When someone passes away, their estate must be handled through a legal process known as probate. This court-supervised process involves validating the will of the deceased, identifying their assets, paying their debts, and distributing ownership of their estate to the appropriate heirs. Although state probate laws vary, the process is very similar across the country and lawyers typically do most of the work. It's important to understand what probate entails, whether you're drafting your will or if you're an executor or beneficiary.

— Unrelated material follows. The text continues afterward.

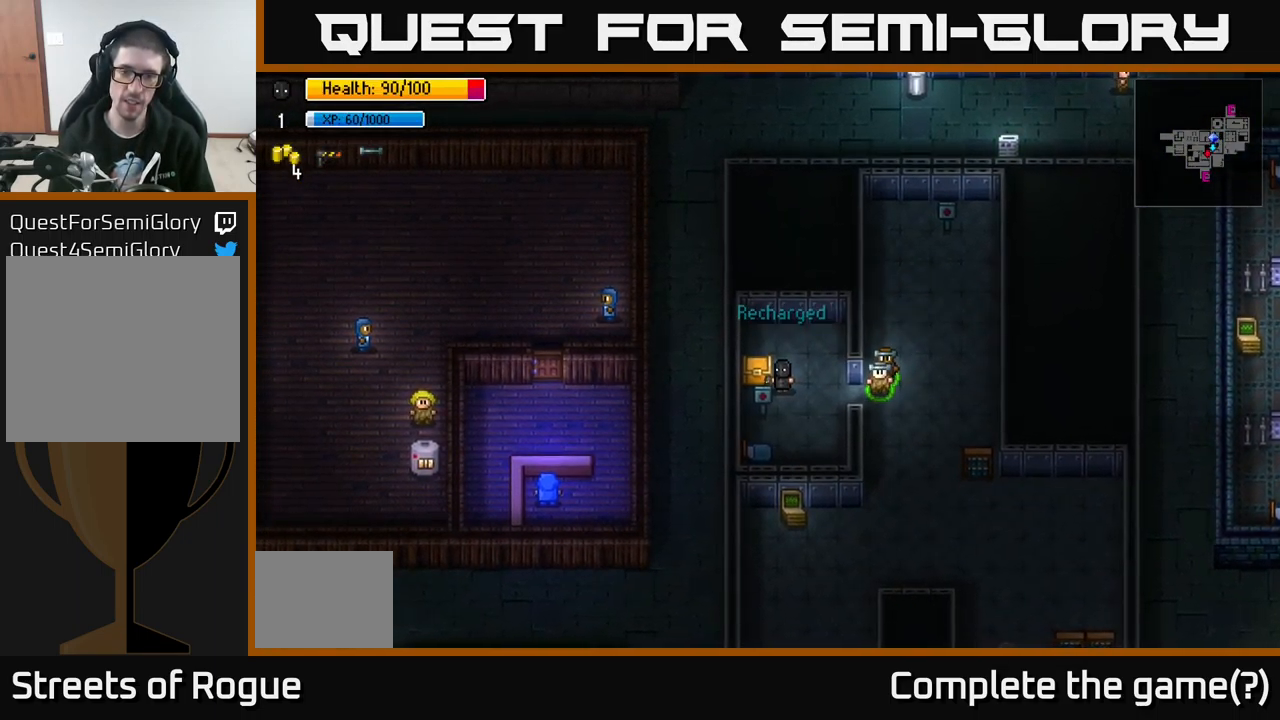
{"buttons": [], "left_stick": "center", "right_stick": "center", "events": [[133, "A", "down"], [217, "A", "up"]]}
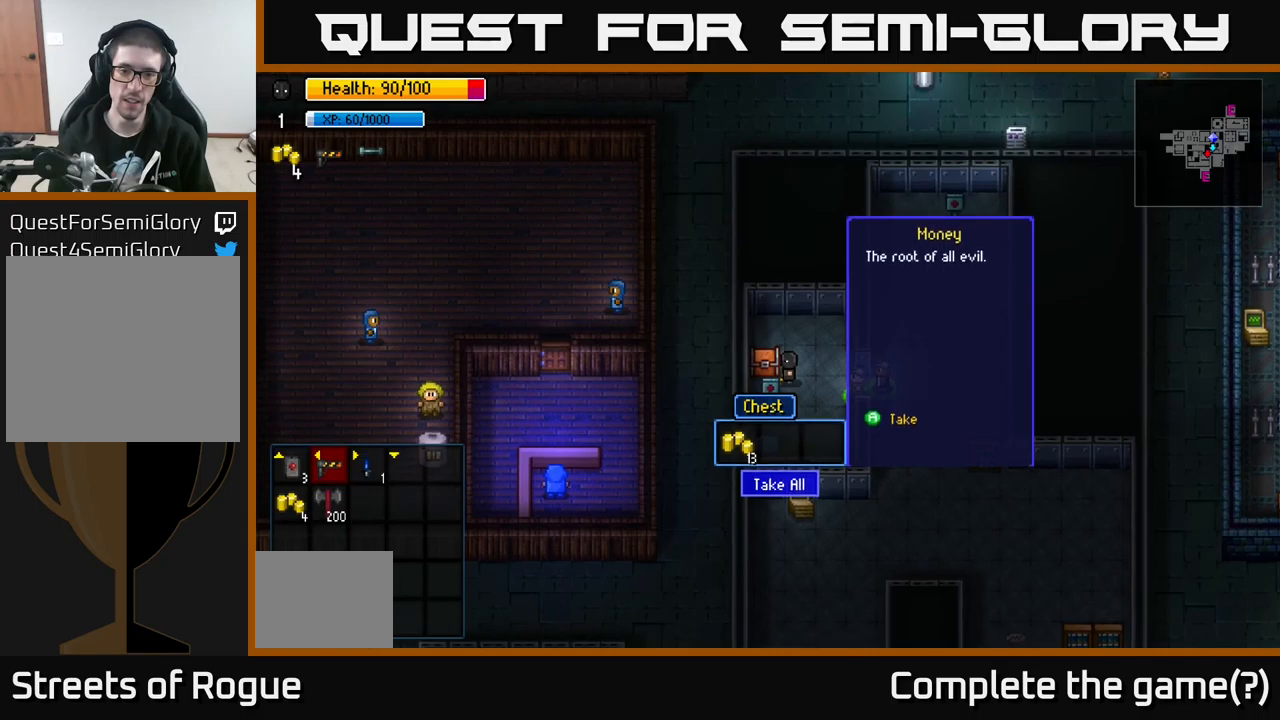
{"buttons": [], "left_stick": "right", "right_stick": "center", "events": [[17, "A", "down"], [100, "A", "up"], [217, "left_stick", "down-right"], [417, "left_stick", "right"]]}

To get practical guidance with estate planning, it's best to consult with a financial advisor in your area. As an executor of the estate, your role is to guide your loved one's estate (i.e. the money and assets they left behind) through this process. During probate, the court will determine if the will is valid and appoint an executor.
They will also locate and value the assets, pay the deceased's debts out of the estate, and distribute the residue to the beneficiaries and heirs of the deceased. Certain accounts such as 401(k) plans, individual retirement accounts (IRAs), and pensions with listed beneficiaries don't need to go through probate. Seeking a financial advisor for guidance on estate planning can also protect your property from inheritance and taxes. In general, if a deceased person's debts exceed their assets, probate does not necessarily begin and alternative measures can be taken. The laws of several states indicate that assets with a value less than a certain amount can be transferred to heirs without going through probate. Not all states require probate proceedings but most will be prosecuted through the courts. A properly drafted will in many states can eliminate some of the steps that would otherwise be required in probate proceedings. California is one of the states that not only allows compensation for the executor but addresses it directly in the probate code.